Coleman, who currently serves as Georgia Tech’s defensive line coach, was a three-year starter and two-time first-team all-ACC and all-America selection as an outside linebacker at Georgia Tech from 1989-91. He was a key member of the Yellow Jackets’ 1990 national championship squad and finished his three-year collegiate career as Tech’s all-time leader with 27.5 sacks and 50 tackles for loss (he remains fourth in school history in both categories). His 50 TFL were also the most ever by an ACC player in a three-year career at the end of his time at Tech and remain the fifth-most all-time by an ACC player that played just three collegiate seasons.



He was selected by the Miami Dolphins with the 12th overall pick in the 1992 National Football League Draft and went on to record 65.5 sacks and 520 tackles over the course of a 14-year NFL career (1992-2005) that included stints with the Dolphins, San Diego Chargers, Washington Redskins, Jacksonville Jaguars, Philadelphia Eagles and Denver Broncos.

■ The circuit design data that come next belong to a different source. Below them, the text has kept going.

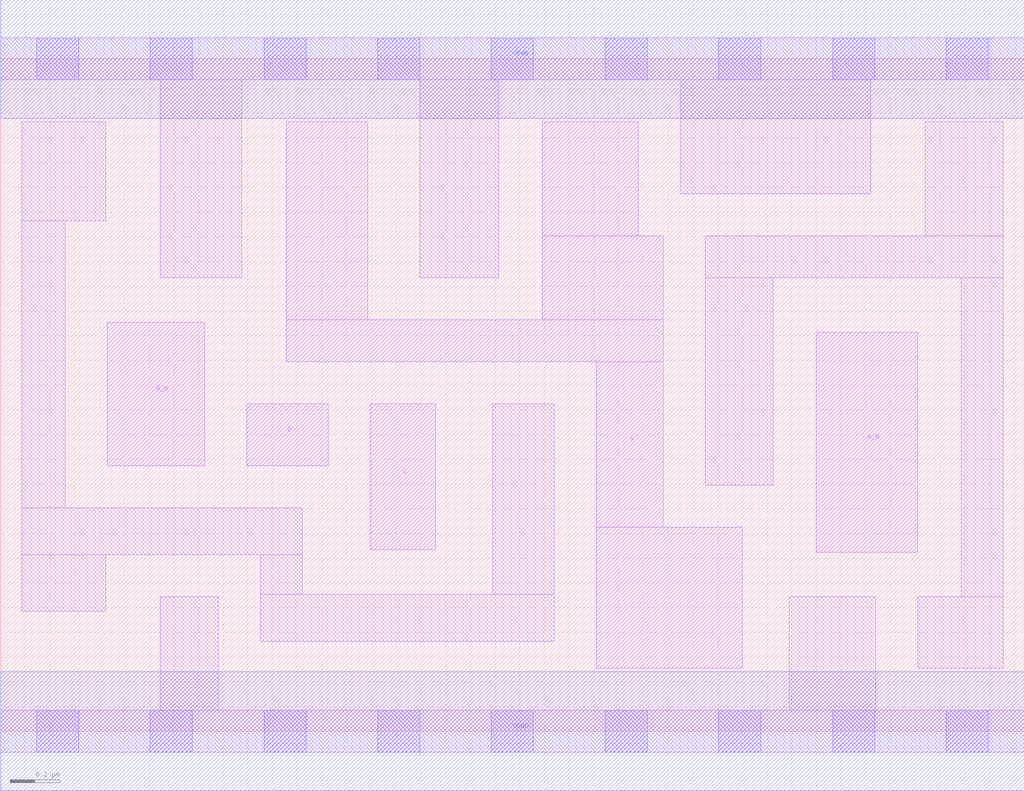
<source format=lef>
# Copyright 2020 The SkyWater PDK Authors
#
# Licensed under the Apache License, Version 2.0 (the "License");
# you may not use this file except in compliance with the License.
# You may obtain a copy of the License at
#
#     https://www.apache.org/licenses/LICENSE-2.0
#
# Unless required by applicable law or agreed to in writing, software
# distributed under the License is distributed on an "AS IS" BASIS,
# WITHOUT WARRANTIES OR CONDITIONS OF ANY KIND, either express or implied.
# See the License for the specific language governing permissions and
# limitations under the License.
#
# SPDX-License-Identifier: Apache-2.0

VERSION 5.7 ;
BUSBITCHARS "[]" ;
DIVIDERCHAR "/" ;
PROPERTYDEFINITIONS
  MACRO maskLayoutSubType STRING ;
  MACRO prCellType STRING ;
  MACRO originalViewName STRING ;
END PROPERTYDEFINITIONS
MACRO sky130_fd_sc_hdll__nand4bb_1
  ORIGIN  0.000000  0.000000 ;
  CLASS CORE ;
  SYMMETRY X Y R90 ;
  SIZE  4.140000 BY  2.720000 ;
  SITE unithd ;
  PIN A_N
    ANTENNAGATEAREA  0.138600 ;
    DIRECTION INPUT ;
    USE SIGNAL ;
    PORT
      LAYER li1 ;
        RECT 3.300000 0.725000 3.710000 1.615000 ;
    END
  END A_N
  PIN B_N
    ANTENNAGATEAREA  0.138600 ;
    DIRECTION INPUT ;
    USE SIGNAL ;
    PORT
      LAYER li1 ;
        RECT 0.430000 1.075000 0.825000 1.655000 ;
    END
  END B_N
  PIN C
    ANTENNAGATEAREA  0.277500 ;
    DIRECTION INPUT ;
    USE SIGNAL ;
    PORT
      LAYER li1 ;
        RECT 1.495000 0.735000 1.760000 1.325000 ;
    END
  END C
  PIN D
    ANTENNAGATEAREA  0.277500 ;
    DIRECTION INPUT ;
    USE SIGNAL ;
    PORT
      LAYER li1 ;
        RECT 0.995000 1.075000 1.325000 1.325000 ;
    END
  END D
  PIN Y
    ANTENNADIFFAREA  0.901500 ;
    DIRECTION OUTPUT ;
    USE SIGNAL ;
    PORT
      LAYER li1 ;
        RECT 1.155000 1.495000 2.680000 1.665000 ;
        RECT 1.155000 1.665000 1.485000 2.465000 ;
        RECT 2.190000 1.665000 2.680000 2.005000 ;
        RECT 2.190000 2.005000 2.580000 2.465000 ;
        RECT 2.410000 0.255000 3.000000 0.825000 ;
        RECT 2.410000 0.825000 2.680000 1.495000 ;
    END
  END Y
  PIN VGND
    DIRECTION INOUT ;
    USE GROUND ;
    PORT
      LAYER met1 ;
        RECT 0.000000 -0.240000 4.140000 0.240000 ;
    END
  END VGND
  PIN VPWR
    DIRECTION INOUT ;
    USE POWER ;
    PORT
      LAYER met1 ;
        RECT 0.000000 2.480000 4.140000 2.960000 ;
    END
  END VPWR
  OBS
    LAYER li1 ;
      RECT 0.000000 -0.085000 4.140000 0.085000 ;
      RECT 0.000000  2.635000 4.140000 2.805000 ;
      RECT 0.085000  0.485000 0.425000 0.715000 ;
      RECT 0.085000  0.715000 1.220000 0.905000 ;
      RECT 0.085000  0.905000 0.260000 2.065000 ;
      RECT 0.085000  2.065000 0.425000 2.465000 ;
      RECT 0.645000  0.085000 0.880000 0.545000 ;
      RECT 0.645000  1.835000 0.975000 2.635000 ;
      RECT 1.050000  0.365000 2.240000 0.555000 ;
      RECT 1.050000  0.555000 1.220000 0.715000 ;
      RECT 1.695000  1.835000 2.015000 2.635000 ;
      RECT 1.990000  0.555000 2.240000 1.325000 ;
      RECT 2.750000  2.175000 3.520000 2.635000 ;
      RECT 2.850000  0.995000 3.125000 1.835000 ;
      RECT 2.850000  1.835000 4.055000 2.005000 ;
      RECT 3.190000  0.085000 3.540000 0.545000 ;
      RECT 3.710000  0.255000 4.055000 0.545000 ;
      RECT 3.740000  2.005000 4.055000 2.465000 ;
      RECT 3.885000  0.545000 4.055000 1.835000 ;
    LAYER mcon ;
      RECT 0.145000 -0.085000 0.315000 0.085000 ;
      RECT 0.145000  2.635000 0.315000 2.805000 ;
      RECT 0.605000 -0.085000 0.775000 0.085000 ;
      RECT 0.605000  2.635000 0.775000 2.805000 ;
      RECT 1.065000 -0.085000 1.235000 0.085000 ;
      RECT 1.065000  2.635000 1.235000 2.805000 ;
      RECT 1.525000 -0.085000 1.695000 0.085000 ;
      RECT 1.525000  2.635000 1.695000 2.805000 ;
      RECT 1.985000 -0.085000 2.155000 0.085000 ;
      RECT 1.985000  2.635000 2.155000 2.805000 ;
      RECT 2.445000 -0.085000 2.615000 0.085000 ;
      RECT 2.445000  2.635000 2.615000 2.805000 ;
      RECT 2.905000 -0.085000 3.075000 0.085000 ;
      RECT 2.905000  2.635000 3.075000 2.805000 ;
      RECT 3.365000 -0.085000 3.535000 0.085000 ;
      RECT 3.365000  2.635000 3.535000 2.805000 ;
      RECT 3.825000 -0.085000 3.995000 0.085000 ;
      RECT 3.825000  2.635000 3.995000 2.805000 ;
  END
  PROPERTY maskLayoutSubType "abstract" ;
  PROPERTY prCellType "standard" ;
  PROPERTY originalViewName "layout" ;
END sky130_fd_sc_hdll__nand4bb_1
END LIBRARY

</source>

Coleman is in his second stint as a member of Georgia Tech’s coaching staff. He returned to The Flats in January after having previously served as the Yellow Jackets’ defensive ends/outside linebackers coach from 2019-21. His coaching resume also includes serving as the defensive line coach at Michigan State in 2022, as well time in the NFL with the Eagles (coaching fellow – 2017) and Oakland Raiders (assistant defensive line coach – 2018) and a season as defensive coordinator at Mandarin H.S. in Jacksonville, Fla. (2017).



The College Football Hall of Fame Class of 2024 will be announced in early 2024 and will be inducted on Dec. 10, 2024 as part of the 66th NFF Honors Dinner in Las Vegas.



Sixteen former Georgia Tech student-athletes and three former Tech coaches are already inducted in the College Football Hall of Fame, which is located just one mile from Georgia Tech’s midtown Atlanta campus. Former head coach Paul Johnson will officially become the 20th Yellow Jacket enshrined in the College Football Hall of Fame when he is inducted during this year’s NFF Honors dinner on Dec. 5 in Las Vegas.